++++ Data listing ++++

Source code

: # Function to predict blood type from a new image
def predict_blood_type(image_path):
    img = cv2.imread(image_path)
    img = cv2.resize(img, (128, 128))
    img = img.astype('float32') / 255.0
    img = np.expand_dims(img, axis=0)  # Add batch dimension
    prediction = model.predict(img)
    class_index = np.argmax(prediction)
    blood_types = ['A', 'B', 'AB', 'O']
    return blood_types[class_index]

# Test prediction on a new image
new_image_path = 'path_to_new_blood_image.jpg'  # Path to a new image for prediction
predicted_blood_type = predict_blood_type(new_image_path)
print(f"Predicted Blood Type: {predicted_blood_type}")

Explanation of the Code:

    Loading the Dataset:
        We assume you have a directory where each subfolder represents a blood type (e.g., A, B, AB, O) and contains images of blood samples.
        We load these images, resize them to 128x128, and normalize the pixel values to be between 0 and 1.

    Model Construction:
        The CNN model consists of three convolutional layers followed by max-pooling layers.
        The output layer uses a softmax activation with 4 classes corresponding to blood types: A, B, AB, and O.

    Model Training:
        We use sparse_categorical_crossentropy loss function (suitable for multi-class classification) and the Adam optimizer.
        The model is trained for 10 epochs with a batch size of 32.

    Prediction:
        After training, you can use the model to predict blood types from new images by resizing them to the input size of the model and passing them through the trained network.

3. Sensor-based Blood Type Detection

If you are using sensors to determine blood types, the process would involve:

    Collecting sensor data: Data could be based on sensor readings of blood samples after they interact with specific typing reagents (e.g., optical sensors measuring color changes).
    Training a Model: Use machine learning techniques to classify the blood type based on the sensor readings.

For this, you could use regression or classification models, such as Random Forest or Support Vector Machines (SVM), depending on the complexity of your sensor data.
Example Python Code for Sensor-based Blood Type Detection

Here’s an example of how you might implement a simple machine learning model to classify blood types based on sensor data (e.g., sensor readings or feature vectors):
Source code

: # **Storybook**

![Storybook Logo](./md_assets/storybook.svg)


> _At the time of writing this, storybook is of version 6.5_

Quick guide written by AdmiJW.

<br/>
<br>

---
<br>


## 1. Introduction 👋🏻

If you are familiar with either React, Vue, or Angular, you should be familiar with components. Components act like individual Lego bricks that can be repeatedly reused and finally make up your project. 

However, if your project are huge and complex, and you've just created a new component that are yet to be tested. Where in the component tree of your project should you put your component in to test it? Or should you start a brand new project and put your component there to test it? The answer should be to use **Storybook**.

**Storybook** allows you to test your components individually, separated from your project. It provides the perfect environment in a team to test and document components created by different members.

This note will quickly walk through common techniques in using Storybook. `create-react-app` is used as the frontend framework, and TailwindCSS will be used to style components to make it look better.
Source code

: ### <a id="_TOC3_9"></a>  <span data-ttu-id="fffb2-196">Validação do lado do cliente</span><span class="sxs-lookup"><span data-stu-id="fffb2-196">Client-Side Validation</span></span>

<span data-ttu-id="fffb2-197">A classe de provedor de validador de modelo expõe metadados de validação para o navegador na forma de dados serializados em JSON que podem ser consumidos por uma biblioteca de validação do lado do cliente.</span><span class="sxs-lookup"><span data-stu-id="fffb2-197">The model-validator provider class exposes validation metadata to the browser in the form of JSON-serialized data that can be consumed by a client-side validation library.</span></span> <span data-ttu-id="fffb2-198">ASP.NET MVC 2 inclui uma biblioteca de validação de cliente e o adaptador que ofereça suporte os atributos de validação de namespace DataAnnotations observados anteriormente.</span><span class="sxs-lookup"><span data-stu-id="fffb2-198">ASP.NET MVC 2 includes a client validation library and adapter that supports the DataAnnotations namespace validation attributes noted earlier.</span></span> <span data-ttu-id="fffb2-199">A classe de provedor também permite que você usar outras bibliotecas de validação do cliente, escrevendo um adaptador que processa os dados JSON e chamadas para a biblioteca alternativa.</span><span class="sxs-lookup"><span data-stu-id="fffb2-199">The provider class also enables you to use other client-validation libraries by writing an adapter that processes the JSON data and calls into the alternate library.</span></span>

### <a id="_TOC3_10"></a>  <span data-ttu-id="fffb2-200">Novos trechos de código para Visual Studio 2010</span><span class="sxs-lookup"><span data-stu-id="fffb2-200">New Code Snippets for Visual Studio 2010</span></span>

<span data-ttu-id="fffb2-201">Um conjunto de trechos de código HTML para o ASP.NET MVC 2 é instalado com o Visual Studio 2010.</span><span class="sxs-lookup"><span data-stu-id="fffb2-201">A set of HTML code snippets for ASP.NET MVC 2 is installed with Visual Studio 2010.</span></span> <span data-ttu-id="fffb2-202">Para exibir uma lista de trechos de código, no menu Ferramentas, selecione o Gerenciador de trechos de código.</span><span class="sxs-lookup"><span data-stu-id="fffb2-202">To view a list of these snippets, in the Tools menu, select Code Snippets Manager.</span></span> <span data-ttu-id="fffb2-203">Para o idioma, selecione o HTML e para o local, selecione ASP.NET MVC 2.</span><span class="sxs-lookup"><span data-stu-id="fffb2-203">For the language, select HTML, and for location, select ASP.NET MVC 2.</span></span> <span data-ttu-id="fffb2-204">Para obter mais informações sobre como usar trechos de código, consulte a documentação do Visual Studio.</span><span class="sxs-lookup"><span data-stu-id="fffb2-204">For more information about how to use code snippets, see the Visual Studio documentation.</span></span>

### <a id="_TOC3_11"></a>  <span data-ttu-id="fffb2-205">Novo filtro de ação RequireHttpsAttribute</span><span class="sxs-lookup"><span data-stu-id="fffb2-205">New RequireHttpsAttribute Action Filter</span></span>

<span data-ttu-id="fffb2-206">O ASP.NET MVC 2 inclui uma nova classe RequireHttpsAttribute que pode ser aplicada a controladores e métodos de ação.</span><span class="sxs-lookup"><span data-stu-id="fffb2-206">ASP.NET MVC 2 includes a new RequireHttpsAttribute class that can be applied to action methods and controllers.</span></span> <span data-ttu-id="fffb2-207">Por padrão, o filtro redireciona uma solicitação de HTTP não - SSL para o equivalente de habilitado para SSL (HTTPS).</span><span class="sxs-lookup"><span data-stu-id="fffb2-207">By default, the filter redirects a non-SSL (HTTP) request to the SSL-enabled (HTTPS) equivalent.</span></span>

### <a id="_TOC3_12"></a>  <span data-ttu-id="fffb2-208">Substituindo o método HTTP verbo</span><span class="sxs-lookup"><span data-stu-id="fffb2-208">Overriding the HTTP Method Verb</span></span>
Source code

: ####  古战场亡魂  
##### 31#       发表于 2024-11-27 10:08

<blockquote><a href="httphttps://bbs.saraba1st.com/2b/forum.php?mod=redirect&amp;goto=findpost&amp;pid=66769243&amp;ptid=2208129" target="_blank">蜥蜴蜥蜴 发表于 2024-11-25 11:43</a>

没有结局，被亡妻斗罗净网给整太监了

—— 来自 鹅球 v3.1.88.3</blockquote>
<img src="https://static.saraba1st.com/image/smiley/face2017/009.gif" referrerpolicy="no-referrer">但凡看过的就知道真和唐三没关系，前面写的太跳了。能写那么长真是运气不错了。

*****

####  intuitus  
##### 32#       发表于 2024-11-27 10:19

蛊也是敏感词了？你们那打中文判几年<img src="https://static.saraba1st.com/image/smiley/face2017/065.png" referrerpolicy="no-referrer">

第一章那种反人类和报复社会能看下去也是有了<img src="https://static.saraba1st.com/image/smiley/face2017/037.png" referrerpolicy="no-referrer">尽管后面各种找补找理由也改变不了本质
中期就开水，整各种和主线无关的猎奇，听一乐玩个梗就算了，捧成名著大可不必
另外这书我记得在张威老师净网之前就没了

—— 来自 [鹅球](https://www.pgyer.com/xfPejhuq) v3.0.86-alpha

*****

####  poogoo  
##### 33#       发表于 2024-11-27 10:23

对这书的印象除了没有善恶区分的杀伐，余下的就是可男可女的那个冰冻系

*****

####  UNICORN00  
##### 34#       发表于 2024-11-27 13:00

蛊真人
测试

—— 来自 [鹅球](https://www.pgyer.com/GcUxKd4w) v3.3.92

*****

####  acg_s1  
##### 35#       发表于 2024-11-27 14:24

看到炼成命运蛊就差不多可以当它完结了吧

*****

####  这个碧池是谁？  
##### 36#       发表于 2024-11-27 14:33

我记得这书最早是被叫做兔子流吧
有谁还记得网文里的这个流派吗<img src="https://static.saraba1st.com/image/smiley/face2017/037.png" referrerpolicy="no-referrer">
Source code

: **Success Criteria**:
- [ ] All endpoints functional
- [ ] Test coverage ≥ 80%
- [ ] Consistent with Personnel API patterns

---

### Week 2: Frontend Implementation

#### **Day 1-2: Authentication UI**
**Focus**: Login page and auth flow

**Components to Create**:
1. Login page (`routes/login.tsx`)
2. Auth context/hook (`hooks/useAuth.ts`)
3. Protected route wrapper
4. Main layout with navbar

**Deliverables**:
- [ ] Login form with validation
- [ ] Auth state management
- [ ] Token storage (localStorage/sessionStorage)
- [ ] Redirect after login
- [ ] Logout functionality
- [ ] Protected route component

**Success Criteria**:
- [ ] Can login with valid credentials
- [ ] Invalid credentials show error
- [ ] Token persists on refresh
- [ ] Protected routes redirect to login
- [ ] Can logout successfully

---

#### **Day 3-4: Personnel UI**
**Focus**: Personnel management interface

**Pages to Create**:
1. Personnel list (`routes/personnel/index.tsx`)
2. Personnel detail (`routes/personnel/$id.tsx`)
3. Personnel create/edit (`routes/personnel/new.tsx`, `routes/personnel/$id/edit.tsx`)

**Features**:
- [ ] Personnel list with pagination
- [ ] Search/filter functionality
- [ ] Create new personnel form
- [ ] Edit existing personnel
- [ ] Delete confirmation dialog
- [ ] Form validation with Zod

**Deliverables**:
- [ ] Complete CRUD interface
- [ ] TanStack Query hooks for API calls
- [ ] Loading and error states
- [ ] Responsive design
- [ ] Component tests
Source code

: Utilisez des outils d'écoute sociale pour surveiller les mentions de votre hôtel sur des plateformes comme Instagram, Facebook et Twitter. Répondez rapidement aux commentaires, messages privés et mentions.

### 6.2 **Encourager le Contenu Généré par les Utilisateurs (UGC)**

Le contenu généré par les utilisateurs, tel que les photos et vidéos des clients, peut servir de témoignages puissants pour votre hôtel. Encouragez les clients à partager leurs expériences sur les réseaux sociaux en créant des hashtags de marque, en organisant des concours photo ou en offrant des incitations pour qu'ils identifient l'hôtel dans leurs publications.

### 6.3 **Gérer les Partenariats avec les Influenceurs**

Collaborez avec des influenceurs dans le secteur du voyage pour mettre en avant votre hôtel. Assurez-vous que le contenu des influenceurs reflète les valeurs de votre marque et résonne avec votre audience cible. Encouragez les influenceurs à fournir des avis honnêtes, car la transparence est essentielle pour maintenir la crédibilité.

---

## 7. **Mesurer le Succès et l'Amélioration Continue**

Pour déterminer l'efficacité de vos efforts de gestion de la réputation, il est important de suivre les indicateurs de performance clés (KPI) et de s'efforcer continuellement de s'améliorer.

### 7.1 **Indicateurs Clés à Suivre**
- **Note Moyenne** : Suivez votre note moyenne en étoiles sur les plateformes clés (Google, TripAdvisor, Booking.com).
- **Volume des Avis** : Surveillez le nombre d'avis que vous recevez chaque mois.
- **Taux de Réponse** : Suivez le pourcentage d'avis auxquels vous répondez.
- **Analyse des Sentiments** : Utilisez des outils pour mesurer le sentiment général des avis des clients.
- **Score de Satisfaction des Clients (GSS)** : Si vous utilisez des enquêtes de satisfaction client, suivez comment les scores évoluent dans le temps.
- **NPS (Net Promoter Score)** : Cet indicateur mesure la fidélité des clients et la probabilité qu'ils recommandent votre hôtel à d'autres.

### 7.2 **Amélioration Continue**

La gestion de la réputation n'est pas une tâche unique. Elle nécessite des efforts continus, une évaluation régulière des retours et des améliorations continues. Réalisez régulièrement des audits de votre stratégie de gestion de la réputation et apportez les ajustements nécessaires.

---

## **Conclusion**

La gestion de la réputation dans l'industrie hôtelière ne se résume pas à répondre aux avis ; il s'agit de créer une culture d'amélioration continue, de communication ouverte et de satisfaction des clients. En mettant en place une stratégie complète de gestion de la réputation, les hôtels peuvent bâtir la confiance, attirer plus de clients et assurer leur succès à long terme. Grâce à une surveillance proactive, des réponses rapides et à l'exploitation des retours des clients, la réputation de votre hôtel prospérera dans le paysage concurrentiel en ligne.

++++

(What is expected):
Put everything from the start of the records down to the line containing "Training a Model: Use", including that line, into a JSON list of strings with one string per line. Leave out blank lines.

(Task result):
[
  "Source code",
  ": # Function to predict blood type from a new image",
  "def predict_blood_type(image_path):",
  "    img = cv2.imread(image_path)",
  "    img = cv2.resize(img, (128, 128))",
  "    img = img.astype('float32') / 255.0",
  "    img = np.expand_dims(img, axis=0)  # Add batch dimension",
  "    prediction = model.predict(img)",
  "    class_index = np.argmax(prediction)",
  "    blood_types = ['A', 'B', 'AB', 'O']",
  "    return blood_types[class_index]",
  "# Test prediction on a new image",
  "new_image_path = 'path_to_new_blood_image.jpg'  # Path to a new image for prediction",
  "predicted_blood_type = predict_blood_type(new_image_path)",
  "print(f\"Predicted Blood Type: {predicted_blood_type}\")",
  "Explanation of the Code:",
  "    Loading the Dataset:",
  "        We assume you have a directory where each subfolder represents a blood type (e.g., A, B, AB, O) and contains images of blood samples.",
  "        We load these images, resize them to 128x128, and normalize the pixel values to be between 0 and 1.",
  "    Model Construction:",
  "        The CNN model consists of three convolutional layers followed by max-pooling layers.",
  "        The output layer uses a softmax activation with 4 classes corresponding to blood types: A, B, AB, and O.",
  "    Model Training:",
  "        We use sparse_categorical_crossentropy loss function (suitable for multi-class classification) and the Adam optimizer.",
  "        The model is trained for 10 epochs with a batch size of 32.",
  "    Prediction:",
  "        After training, you can use the model to predict blood types from new images by resizing them to the input size of the model and passing them through the trained network.",
  "3. Sensor-based Blood Type Detection",
  "If you are using sensors to determine blood types, the process would involve:",
  "    Collecting sensor data: Data could be based on sensor readings of blood samples after they interact with specific typing reagents (e.g., optical sensors measuring color changes).",
  "    Training a Model: Use machine learning techniques to classify the blood type based on the sensor readings."
]